Uno de sus espectáculos más populares presenta al espectro de un vampiro surgiendo de la tumba a través de una plataforma del escenario. La criatura resulta aterradora, con sus harapos, sus cabellos revueltos y sus colmillos. Pero, ¡ay!, el vampiro se enamora enseguida de una mujer marioneta sin darse cuenta de que no está viva. Pero al no encontrar en el cuello de su amada sangre alguna que beber, el pobre vampiro no tarda en morir, en cuyo momento la marioneta revela que sí está viva, pese a ser de madera. Y entonces, con una pérfida sonrisa, lleva a cabo una danza triunfal sobre el cuerpo del vampiro derrotado.

Le aseguro que ver la obra le hiela a uno la sangre. Y, a pesar de ello, el público aplaude y aclama la representación.

En otra breve escena, las marionetas danzantes forman un círculo en torno a una muchacha humana y la engatusan para que se deje atar también con las cuerdas doradas como si fuera otra marioneta. El lamentable resultado es que las cuerdas la obligan a bailar hasta que pierde la vida. La muchacha suplica con gestos elocuentes que la liberen, pero las marionetas de verdad se limitan a reír y a hacer cabriolas mientras ella expira.

La música es sobrenatural. Trae a la memoria las tonadas de los cíngaros en las ferias de pueblo. El director es monsieur de Lenfent, y suele ser el sonido de su violín el que abre la sesión nocturna.

Como abogado de usted, le recomiendo que reclame parte de los beneficios que está consiguiendo esta destacada compañía. Las colas para cada función ocupan un trecho considerable del bulevar.

Las cartas de Roget siempre me inquietaban. Me dejaban con el corazón desbocado. ¿Qué había esperado que hiciera aquella compañía de extraños actores? ¿Por qué me sorprendía su osadía y su inventiva? Los vampiros teníamos el poder para llevar a cabo todo aquello, pero no podía evitar hacerme aquellas preguntas.

Cuando decidí instalarme en Venecia, donde pasé largo tiempo buscando en vano los cuadros de Marius, recibía ya noticias directas de Eleni, cuyas cartas venían escritas con una exquisita habilidad vampírica.

Según me contaba, la compañía era el espectáculo más popular de la noche parisina.
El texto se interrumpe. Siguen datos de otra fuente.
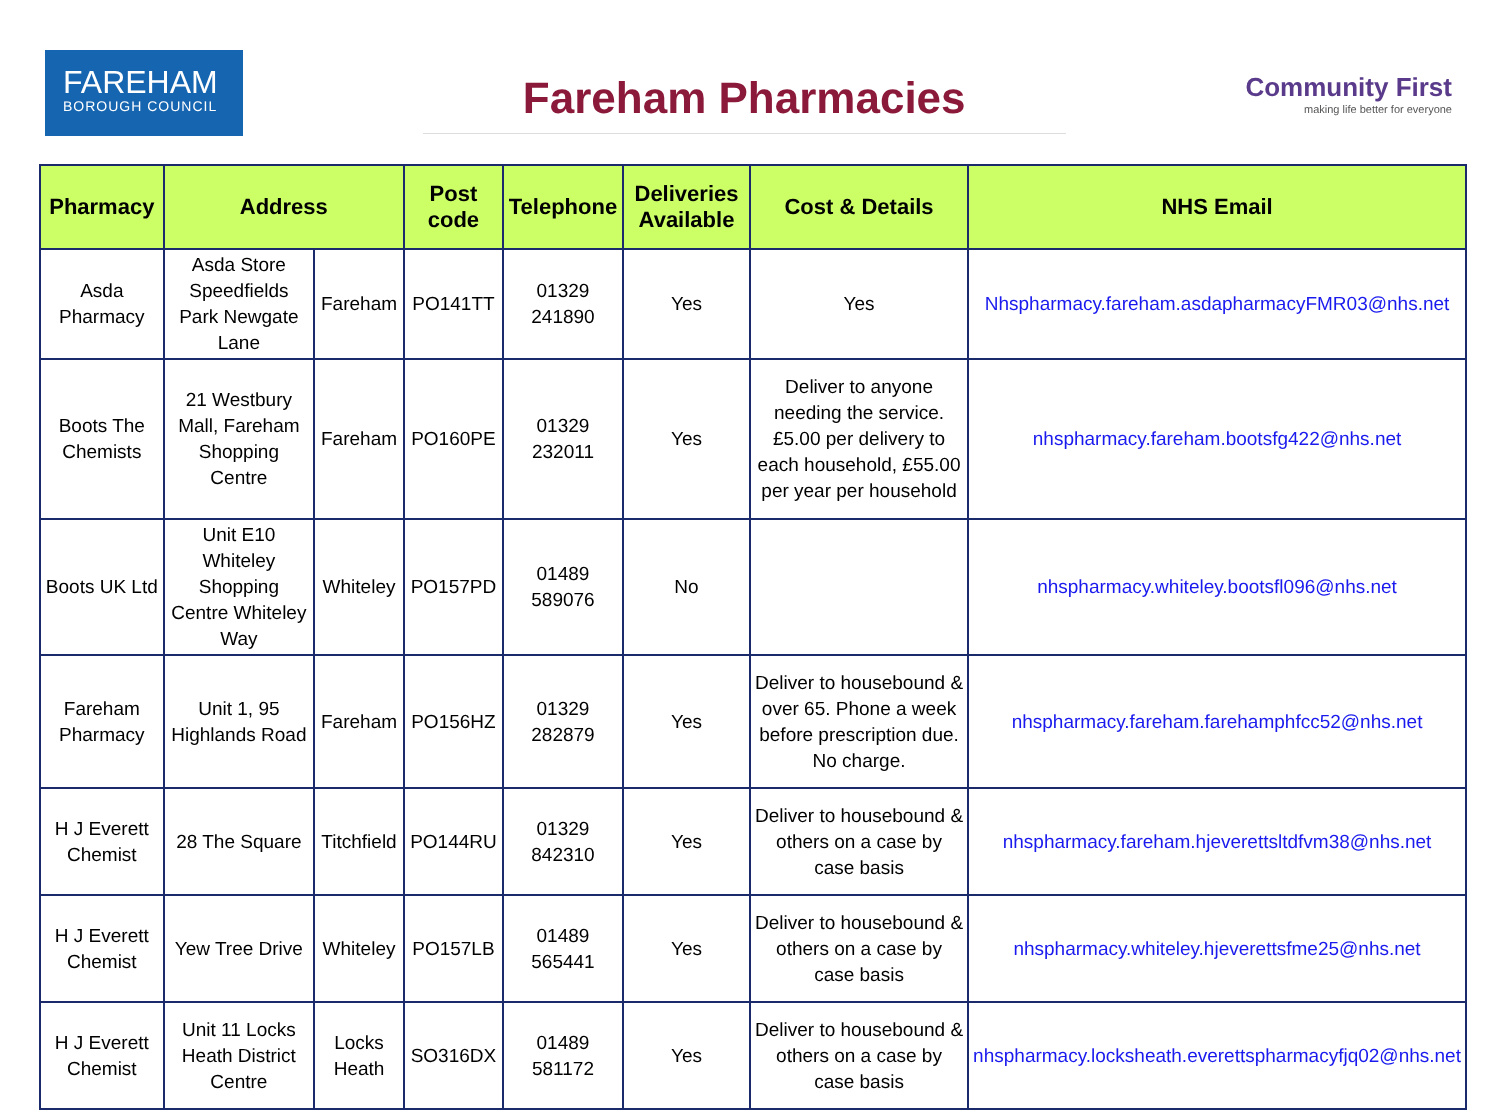FAREHAM
BOROUGH COUNCIL
Fareham Pharmacies
Community First
making life better for everyone
| Pharmacy | Address | | Post code | Telephone | Deliveries Available | Cost & Details | NHS Email |
| --- | --- | --- | --- | --- | --- | --- | --- |
| Asda Pharmacy | Asda Store Speedfields Park Newgate Lane | Fareham | PO141TT | 01329 241890 | Yes | Yes | Nhspharmacy.fareham.asdapharmacyFMR03@nhs.net |
| Boots The Chemists | 21 Westbury Mall, Fareham Shopping Centre | Fareham | PO160PE | 01329 232011 | Yes | Deliver to anyone needing the service. £5.00 per delivery to each household, £55.00 per year per household | nhspharmacy.fareham.bootsfg422@nhs.net |
| Boots UK Ltd | Unit E10 Whiteley Shopping Centre Whiteley Way | Whiteley | PO157PD | 01489 589076 | No | | nhspharmacy.whiteley.bootsfl096@nhs.net |
| Fareham Pharmacy | Unit 1, 95 Highlands Road | Fareham | PO156HZ | 01329 282879 | Yes | Deliver to housebound & over 65. Phone a week before prescription due. No charge. | nhspharmacy.fareham.farehamphfcc52@nhs.net |
| H J Everett Chemist | 28 The Square | Titchfield | PO144RU | 01329 842310 | Yes | Deliver to housebound & others on a case by case basis | nhspharmacy.fareham.hjeverettsltdfvm38@nhs.net |
| H J Everett Chemist | Yew Tree Drive | Whiteley | PO157LB | 01489 565441 | Yes | Deliver to housebound & others on a case by case basis | nhspharmacy.whiteley.hjeverettsfme25@nhs.net |
| H J Everett Chemist | Unit 11 Locks Heath District Centre | Locks Heath | SO316DX | 01489 581172 | Yes | Deliver to housebound & others on a case by case basis | nhspharmacy.locksheath.everettspharmacyfjq02@nhs.net |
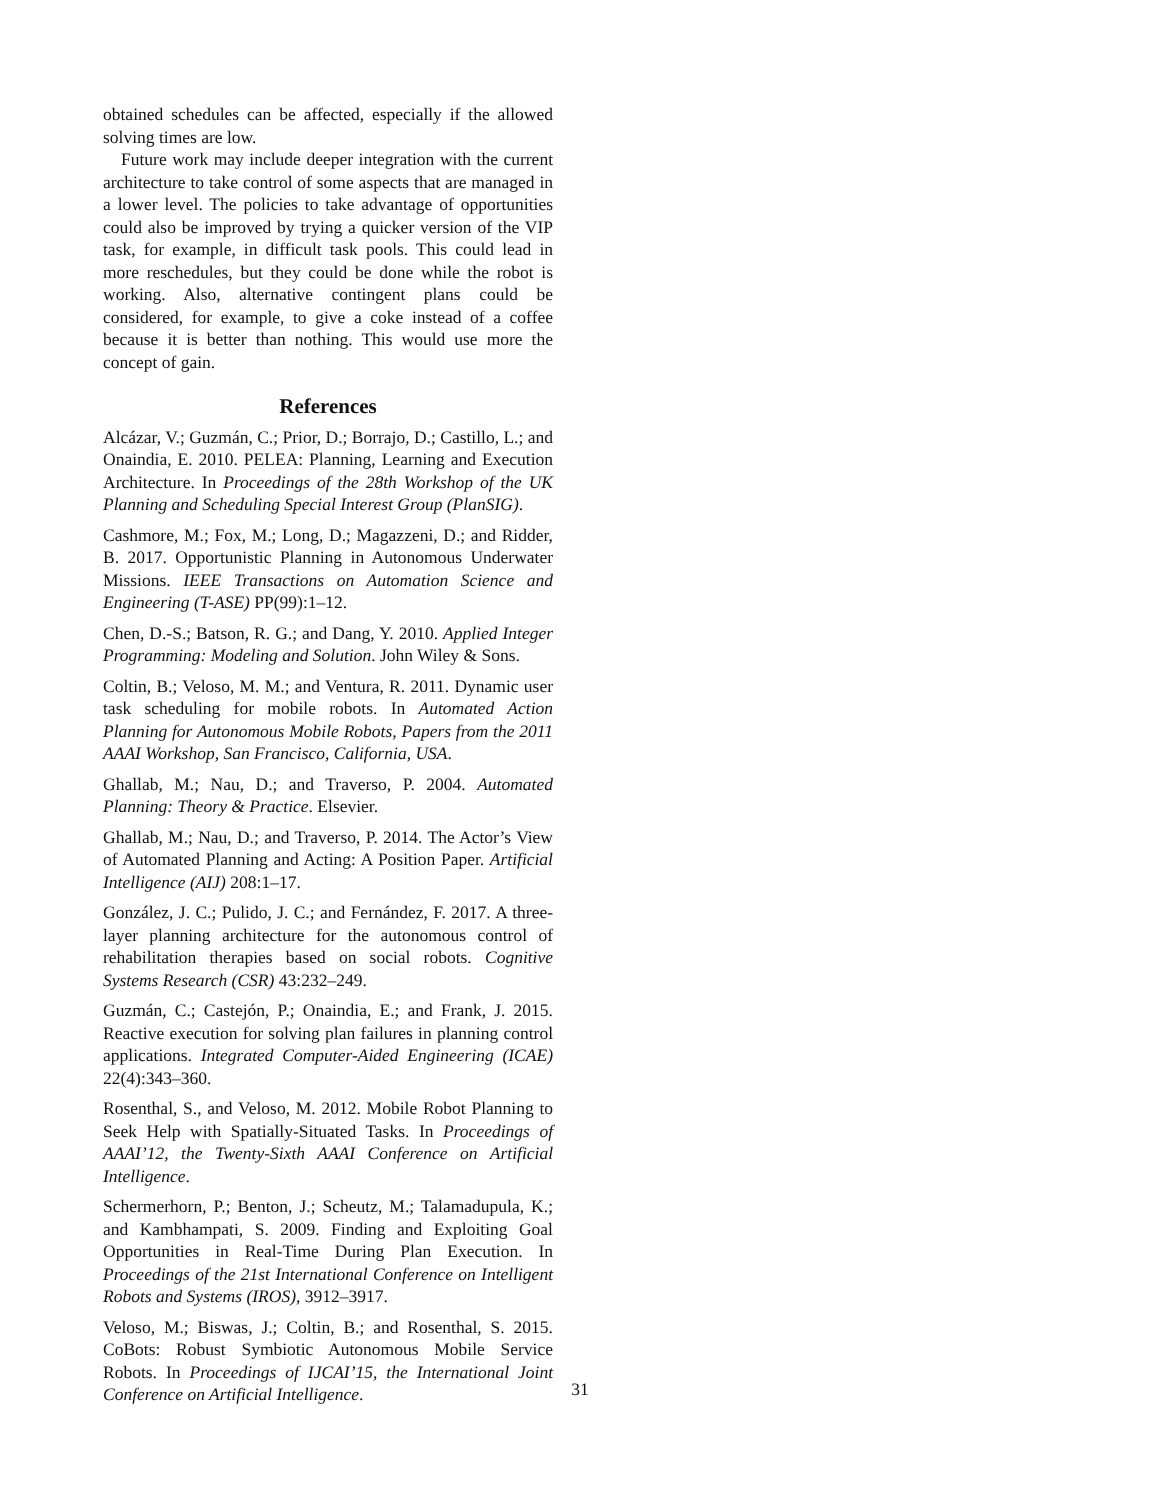obtained schedules can be affected, especially if the allowed solving times are low.
Future work may include deeper integration with the current architecture to take control of some aspects that are managed in a lower level. The policies to take advantage of opportunities could also be improved by trying a quicker version of the VIP task, for example, in difficult task pools. This could lead in more reschedules, but they could be done while the robot is working. Also, alternative contingent plans could be considered, for example, to give a coke instead of a coffee because it is better than nothing. This would use more the concept of gain.
References
Alcázar, V.; Guzmán, C.; Prior, D.; Borrajo, D.; Castillo, L.; and Onaindia, E. 2010. PELEA: Planning, Learning and Execution Architecture. In Proceedings of the 28th Workshop of the UK Planning and Scheduling Special Interest Group (PlanSIG).
Cashmore, M.; Fox, M.; Long, D.; Magazzeni, D.; and Ridder, B. 2017. Opportunistic Planning in Autonomous Underwater Missions. IEEE Transactions on Automation Science and Engineering (T-ASE) PP(99):1–12.
Chen, D.-S.; Batson, R. G.; and Dang, Y. 2010. Applied Integer Programming: Modeling and Solution. John Wiley & Sons.
Coltin, B.; Veloso, M. M.; and Ventura, R. 2011. Dynamic user task scheduling for mobile robots. In Automated Action Planning for Autonomous Mobile Robots, Papers from the 2011 AAAI Workshop, San Francisco, California, USA.
Ghallab, M.; Nau, D.; and Traverso, P. 2004. Automated Planning: Theory & Practice. Elsevier.
Ghallab, M.; Nau, D.; and Traverso, P. 2014. The Actor’s View of Automated Planning and Acting: A Position Paper. Artificial Intelligence (AIJ) 208:1–17.
González, J. C.; Pulido, J. C.; and Fernández, F. 2017. A three-layer planning architecture for the autonomous control of rehabilitation therapies based on social robots. Cognitive Systems Research (CSR) 43:232–249.
Guzmán, C.; Castejón, P.; Onaindia, E.; and Frank, J. 2015. Reactive execution for solving plan failures in planning control applications. Integrated Computer-Aided Engineering (ICAE) 22(4):343–360.
Rosenthal, S., and Veloso, M. 2012. Mobile Robot Planning to Seek Help with Spatially-Situated Tasks. In Proceedings of AAAI’12, the Twenty-Sixth AAAI Conference on Artificial Intelligence.
Schermerhorn, P.; Benton, J.; Scheutz, M.; Talamadupula, K.; and Kambhampati, S. 2009. Finding and Exploiting Goal Opportunities in Real-Time During Plan Execution. In Proceedings of the 21st International Conference on Intelligent Robots and Systems (IROS), 3912–3917.
Veloso, M.; Biswas, J.; Coltin, B.; and Rosenthal, S. 2015. CoBots: Robust Symbiotic Autonomous Mobile Service Robots. In Proceedings of IJCAI’15, the International Joint Conference on Artificial Intelligence.
31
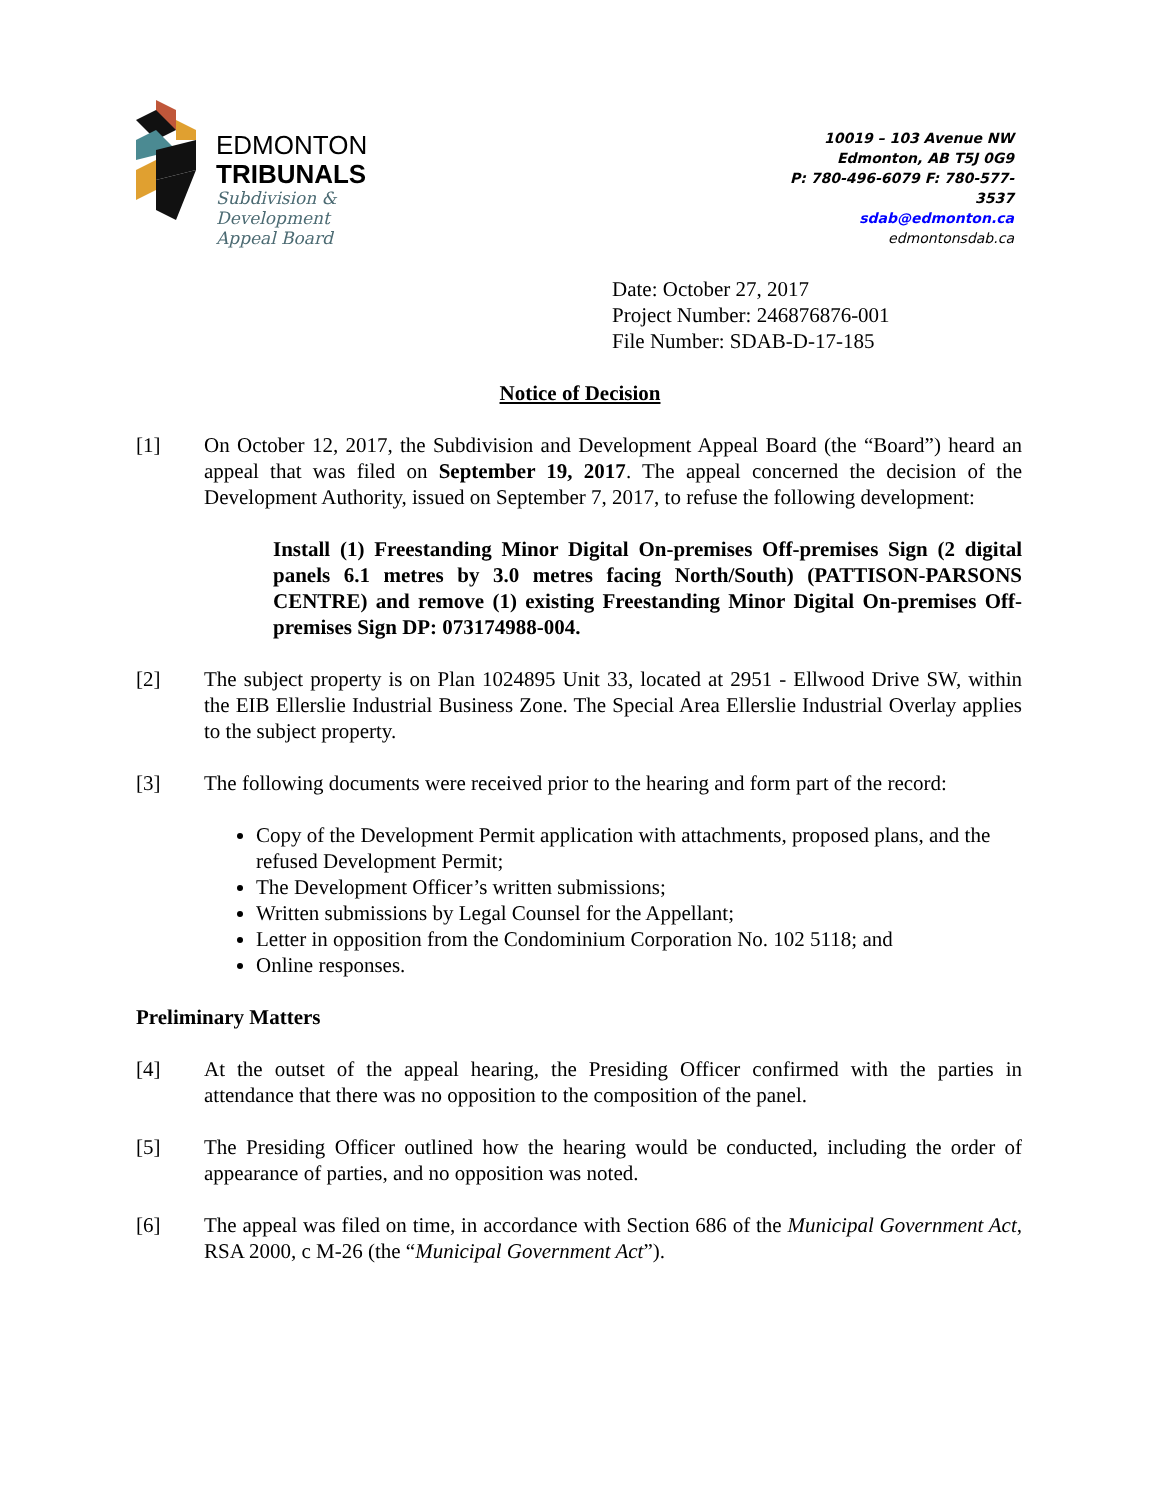EDMONTON
TRIBUNALS
Subdivision &
Development
Appeal Board
10019 – 103 Avenue NW
Edmonton, AB T5J 0G9
P: 780-496-6079 F: 780-577-3537
sdab@edmonton.ca
edmontonsdab.ca
Date: October 27, 2017
Project Number: 246876876-001
File Number: SDAB-D-17-185
Notice of Decision
[1] On October 12, 2017, the Subdivision and Development Appeal Board (the “Board”) heard an appeal that was filed on September 19, 2017. The appeal concerned the decision of the Development Authority, issued on September 7, 2017, to refuse the following development:
Install (1) Freestanding Minor Digital On-premises Off-premises Sign (2 digital panels 6.1 metres by 3.0 metres facing North/South) (PATTISON-PARSONS CENTRE) and remove (1) existing Freestanding Minor Digital On-premises Off-premises Sign DP: 073174988-004.
[2] The subject property is on Plan 1024895 Unit 33, located at 2951 - Ellwood Drive SW, within the EIB Ellerslie Industrial Business Zone. The Special Area Ellerslie Industrial Overlay applies to the subject property.
[3] The following documents were received prior to the hearing and form part of the record:
Copy of the Development Permit application with attachments, proposed plans, and the refused Development Permit;
The Development Officer’s written submissions;
Written submissions by Legal Counsel for the Appellant;
Letter in opposition from the Condominium Corporation No. 102 5118; and
Online responses.
Preliminary Matters
[4] At the outset of the appeal hearing, the Presiding Officer confirmed with the parties in attendance that there was no opposition to the composition of the panel.
[5] The Presiding Officer outlined how the hearing would be conducted, including the order of appearance of parties, and no opposition was noted.
[6] The appeal was filed on time, in accordance with Section 686 of the Municipal Government Act, RSA 2000, c M-26 (the “Municipal Government Act”).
De toda Europa habían llegado «actores» para sumarse a ella, y la trouppe había crecido hasta la veintena de componentes, número que ni siquiera una metrópolis como aquella podía
mantener.

«Únicamente son admitidos los artistas más hábiles e inteligentes, aquellos que poseen un talento realmente excepcional, pues lo que valoramos por encima de todo es la discreción. Como bien puedes suponer, no nos gusta el escándalo.»

Respecto a su «Querido Violinista», Eleni escribía sobre él con afecto, afirmando que era la mayor fuente de inspiración para todos, que escribía las obras más ingeniosas y que tomaba éstas de relatos que había leído.